Ever since government regulations went into effect for water conservation, many of the newer models have had issues flushing. Frustrating! But now there is hope. Many of the newer toilet designs have greatly improved the flush. And, it won't cost you an arm and a leg to replace your old toilet. That is, if you do it yourself. And many of you can do it.

Remove the old toilet. Make sure you turn the water supply valve to off. Then flush to remove water in the tank and in the bowl. Then disconnect the water supply line. Then unbolt the toilet from the floor. Now lift it off and discard. Remove the old wax at the flange where the toilet sits.

Now install a new wax ring before you forget. I like the type with the rubber flange and extra wax. Before you set the toilet bowl on the wax ring, bolt the tank into place and make sure it is firm but not overly tight. Make sure the flange bolts are securely lined up with the slots at the base of the toilet. Now set the bowl on the wax ring so that the bolts come up through the slots. Press the bowl down on the wax ring until the base touches the floor. Now put the base to the bolt cover on, then the washers, then the nut.

Now you are ready to hook up the water supply line. Allow a little water into the tank and check for leaks. If there are no leaks, turn the water on and let the tank fill. Most manufacturers have pre-set the water lever for the tank. Flush. If everything works okay install the tank top.

Now, to finish off the project you may have to trim the tops of the anchor bolts. Score the anchor bolts with a hack saw or side cutters about 1/4 inch above the nuts. Then with a pliers, snap the bolt tops off. Now install the bolt covers.

Don't forget to install the seat! Caulk around the base if you wish.

Wallah! Your project cost you about $150. But you saved about $200. $200 can buy a lot of starbucks!

Saturday, January 29, 2011

Have Paint Going to Waste?

Most of us have many cans of paint sitting in storage going to waste.

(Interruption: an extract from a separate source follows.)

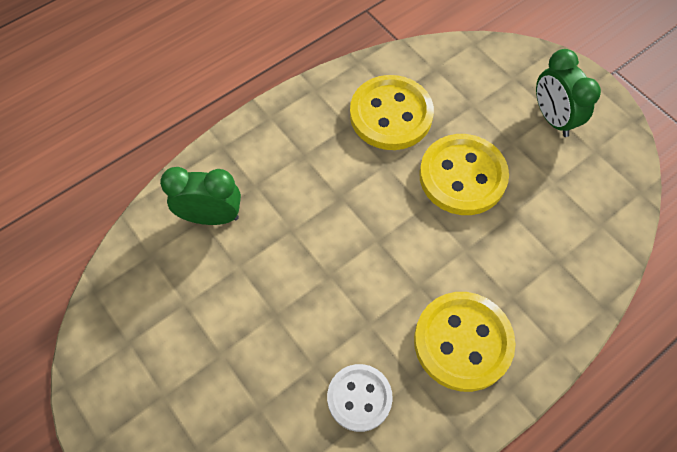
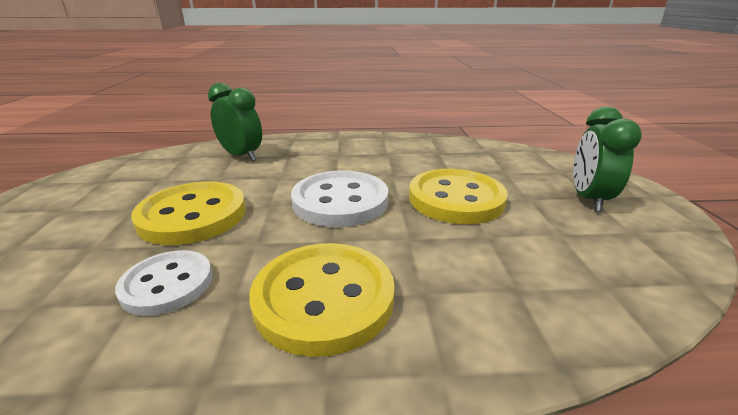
camera: 35 degrees right, 35 degrees down
yellow button [350,75,434,150] -> yellow button moved to [131,182,246,245]
none -> white button [291,171,388,227]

I know, I know! You think you will use it for touch up here and there. But in the end we seldom touch up and the paint spoils. So, now you have to buy hardener to harden the paint so you can dispose of it. I have a partial solution for your extra paint. Paint the interior of your garage!

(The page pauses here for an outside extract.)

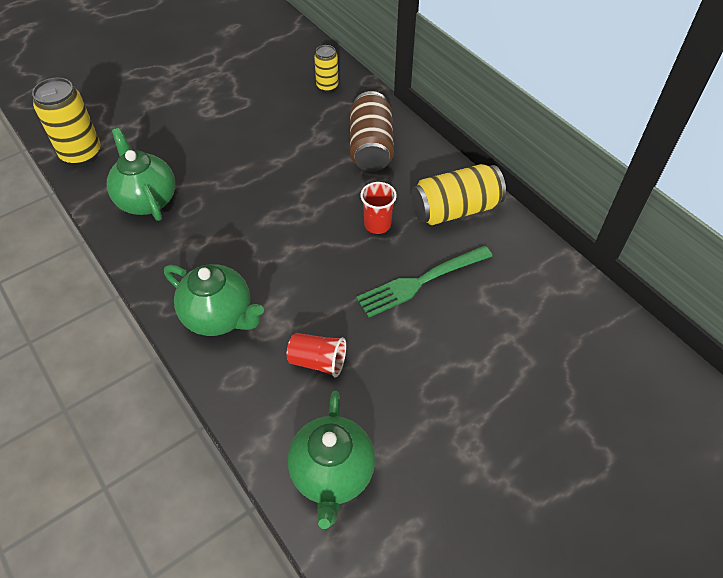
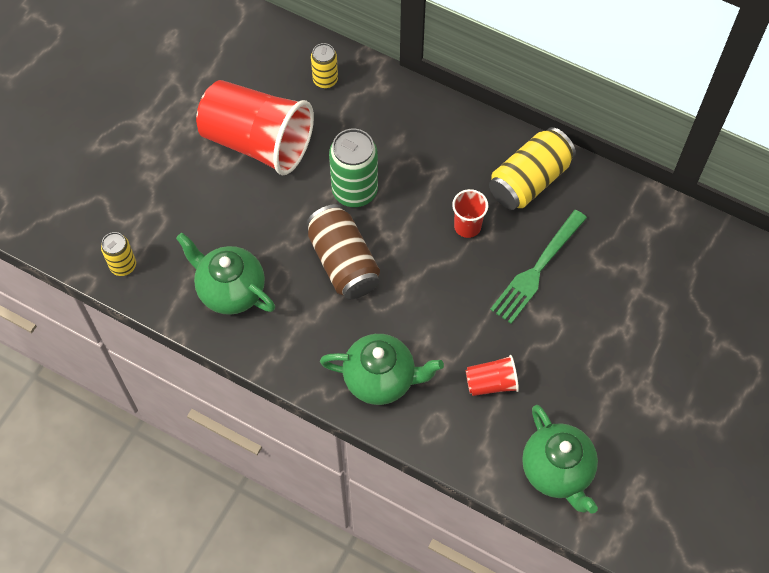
camera: 25 degrees left, 10 degrees up
yellow can [32,78,101,166] -> yellow can [101,232,136,276], size x0.58
brown can [350,91,394,172] -> brown can moved to [306,204,380,299]
none -> red cup [196,80,314,175]
none -> green can [329,129,378,207]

Sitting in my garage I had a full gallon and a partial gallon of house paint that I had used on other houses. I knew the paint was going to just sit there and take up space until I disposed of it. The colors were mauve and white. The interior of my garage was already white. Dirty white, as in dirt on white. So I decided to clean it up with a fresh coat of paint. That led me to these left overs of paint. I decided that it was only the inside of the garage and that mauve wouldn't be too bad of a color.

Man, you should see the garage now! It looks so good that I feel like leaving the overhead door open so the neighbors can see. Not only did I clean up the garage with paint, but it also forced me to clean up my junk and organize. I guarantee you, it looks nicer than a lot of houses I've been inside of. And guess what? Zero cost.

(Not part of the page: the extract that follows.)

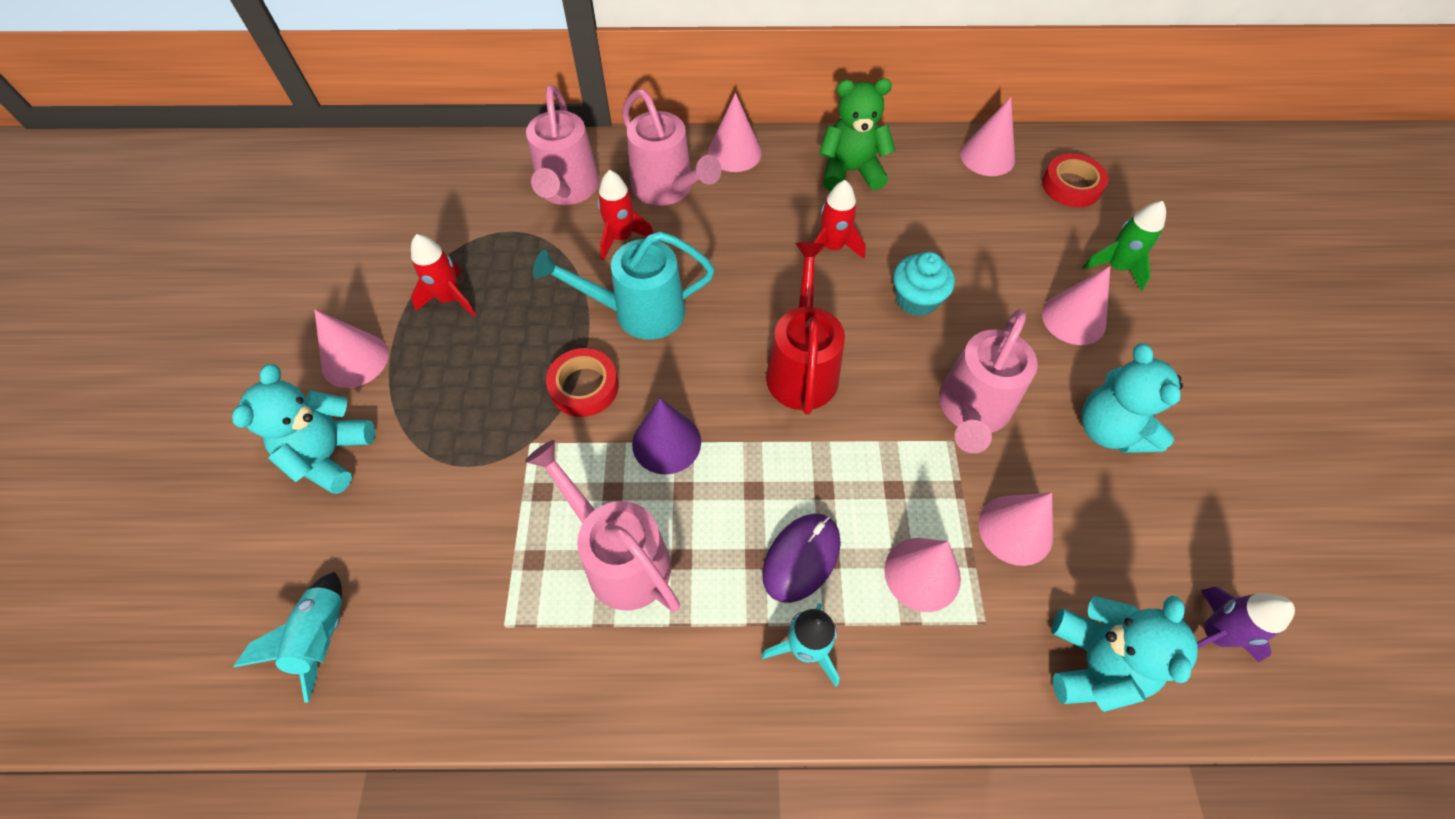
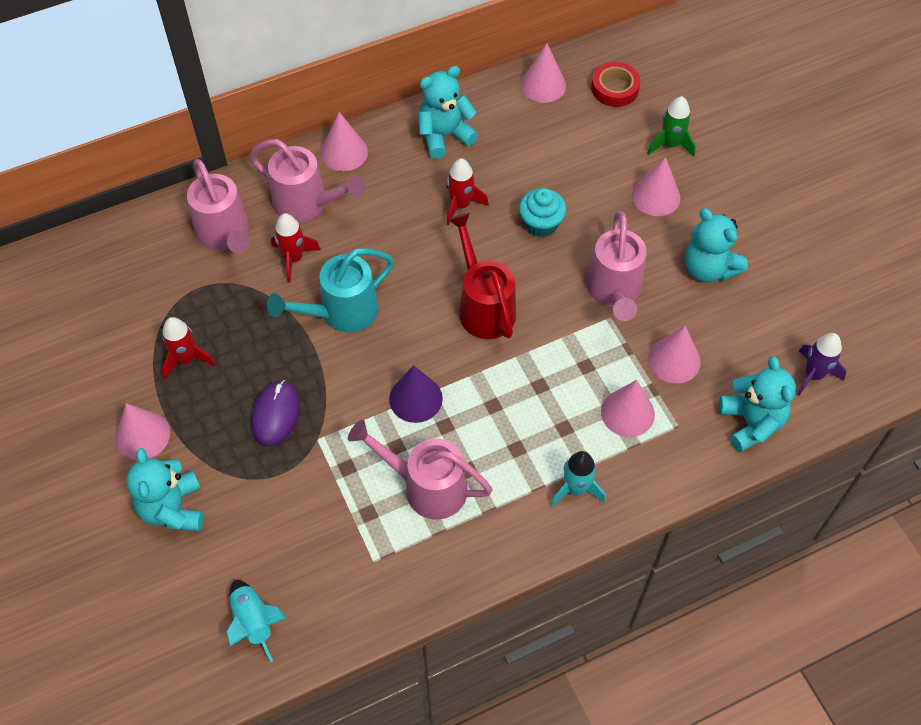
camera: 25 degrees left, 0 degrees up
red tape [546,348,619,417] -> none
purple mouse [762,514,841,603] -> purple mouse moved to [251,380,300,446]
green teddy bear [819,78,896,191] -> turquoise teddy bear [418,66,478,159]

I feel so good about it I think I'll buy myself a Starbucks! Or, maybe a new car to put in my showroom. Just don't tell Audrey these evil thoughts. Please! :)

Thursday, January 6, 2011

Does Your Table Rock?

One of my biggest pet peeves is a table that rocks back and forth. You know, like the ones they have at Starbucks. That is so irritating! But it just happened to be the only table available.... and for a good reason.

Well, there is a simple temporary fix. You can go get enough napkins and fold them over until they are thick enough to stuff under the table leg. I've done that. Or you can carry some small wooden shims in your purse or computer bag. One simple push and your table doesn't rock.

But speaking of rocking tables, these small round tables could be made slightly different and become more stable. Instead of four points of contact, they could have three points. There will be no rocking there. No rocking means less spilt coffee, which means fewer ruined computers. And, there will be more satisfied customers. I think that's what every business wants.